JPL Horizons On-Line Ephemeris System provides access to key Solar System data and flexible production of highly accurate ephemerides for Solar System objects.

Osculating elements at a given epoch (such as produced by the JPL Small-Body Database) are always an approximation to an object's orbit (i.e. an unperturbed conic orbit or a "two-body" orbit). The real orbit (or the best approximation to such) considers perturbations by all planets, a few of the larger asteroids, a few other usually small physical forces, and requires numerical integration.

Jet Propulsion Laboratory (JPL) ephemerides do not use things such as periods, eccentricities, etc. Instead, JPL integrates the equations of motion in Cartesian coordinates (x,y,z), and adjusts the initial conditions in order to fit modern, highly accurate measurements of planetary positions.

In August 2013, Horizons started using ephemeris DE431. During the week of 12 April 2021, the Horizons ephemeris system was updated to replace the DE430/431 planetary ephemeris, used since 2013, with the new DE440/441 solution. The new DE440/441 general-purpose planetary solution includes seven additional years of ground and space-based astrometric data, data calibrations, and dynamical model improvements, most significantly involving Jupiter, Saturn, Pluto, and the Kuiper Belt. Inclusion of 30 new Kuiper-belt masses, and the Kuiper Belt ring mass, results in a time-varying shift of ~100 km in DE441's barycenter relative to DE431.

In September 2021 JPL started transitioning from common gateway interface (CGI) to application programming interface (API).

== Ejection ==
Objects (such as C/1980 E1) on an outbound ejection trajectory will show an eccentricity greater than 1, an apoapsis distance of AD= 9.99E+99 and an orbit period of PR= 9.99E+99. For objects orbiting the Sun, this is best computed at an epoch (date) when the object is outside of the planetary region of the Solar System and no longer subject to notable planetary perturbation. Due to the galactic tide and passing stars it is impossible to know if an object with a weak hyperbolic trajectory will truly be ejected or gently nudged back inward.
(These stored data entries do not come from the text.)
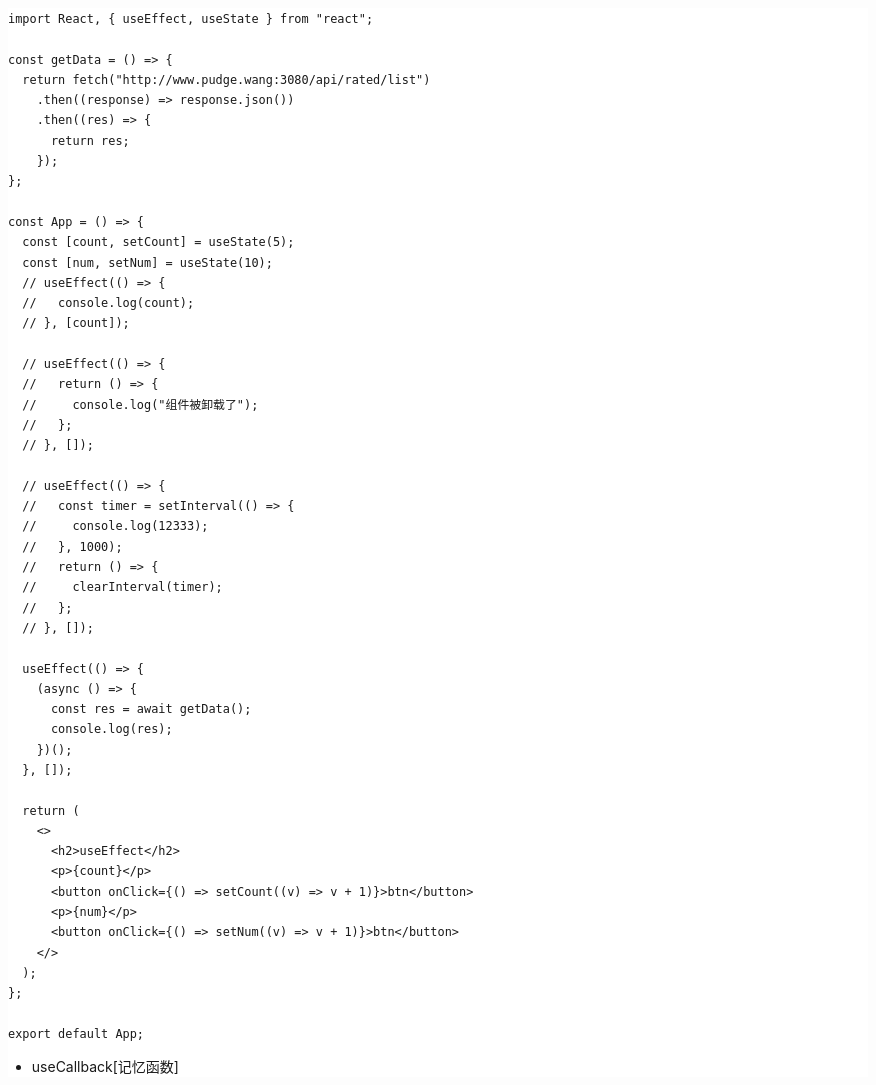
 ```
import React, { useEffect, useState } from "react";

const getData = () => {
  return fetch("http://www.pudge.wang:3080/api/rated/list")
    .then((response) => response.json())
    .then((res) => {
      return res;
    });
};

const App = () => {
  const [count, setCount] = useState(5);
  const [num, setNum] = useState(10);
  // useEffect(() => {
  //   console.log(count);
  // }, [count]);

  // useEffect(() => {
  //   return () => {
  //     console.log("组件被卸载了");
  //   };
  // }, []);

  // useEffect(() => {
  //   const timer = setInterval(() => {
  //     console.log(12333);
  //   }, 1000);
  //   return () => {
  //     clearInterval(timer);
  //   };
  // }, []);

  useEffect(() => {
    (async () => {
      const res = await getData();
      console.log(res);
    })();
  }, []);

  return (
    <>
      <h2>useEffect</h2>
      <p>{count}</p>
      <button onClick={() => setCount((v) => v + 1)}>btn</button>
      <p>{num}</p>
      <button onClick={() => setNum((v) => v + 1)}>btn</button>
    </>
  );
};

export default App;
```


- useCallback[记忆函数]
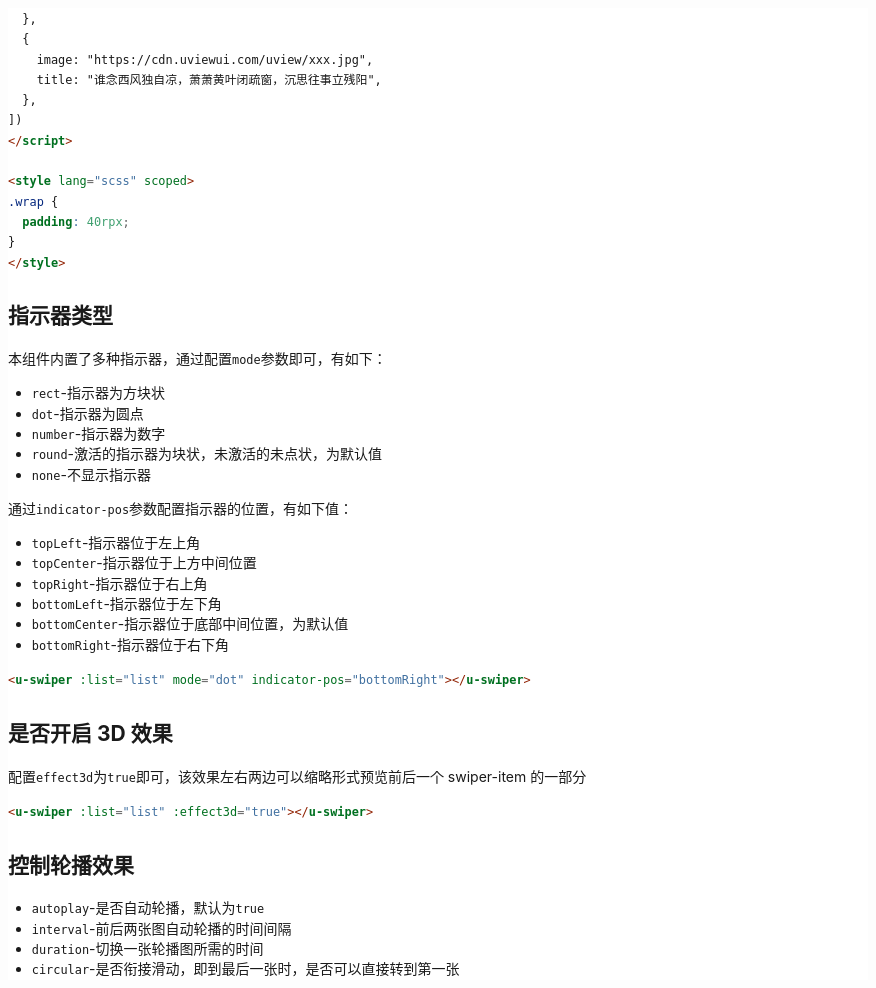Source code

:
 ```html
  },
  {
    image: "https://cdn.uviewui.com/uview/xxx.jpg",
    title: "谁念西风独自凉，萧萧黄叶闭疏窗，沉思往事立残阳",
  },
])
</script>

<style lang="scss" scoped>
.wrap {
  padding: 40rpx;
}
</style>
```

## 指示器类型

本组件内置了多种指示器，通过配置`mode`参数即可，有如下：

- `rect`-指示器为方块状
- `dot`-指示器为圆点
- `number`-指示器为数字
- `round`-激活的指示器为块状，未激活的未点状，为默认值
- `none`-不显示指示器

通过`indicator-pos`参数配置指示器的位置，有如下值：

- `topLeft`-指示器位于左上角
- `topCenter`-指示器位于上方中间位置
- `topRight`-指示器位于右上角
- `bottomLeft`-指示器位于左下角
- `bottomCenter`-指示器位于底部中间位置，为默认值
- `bottomRight`-指示器位于右下角

```html
<u-swiper :list="list" mode="dot" indicator-pos="bottomRight"></u-swiper>
```

## 是否开启 3D 效果

配置`effect3d`为`true`即可，该效果左右两边可以缩略形式预览前后一个 swiper-item 的一部分

```html
<u-swiper :list="list" :effect3d="true"></u-swiper>
```

## 控制轮播效果

- `autoplay`-是否自动轮播，默认为`true`
- `interval`-前后两张图自动轮播的时间间隔
- `duration`-切换一张轮播图所需的时间
- `circular`-是否衔接滑动，即到最后一张时，是否可以直接转到第一张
The galactic tide and passing stars can also cause objects inbound from the Oort cloud to have a weakly hyperbolic trajectory.

== Overview of usage==
There are 3 ways to use the system and all of them can be automated:
- Web (partial access)
- Email (full access)
- Telnet (full access)
The Horizons system was intended to be easy to use and should have a step-function learning curve.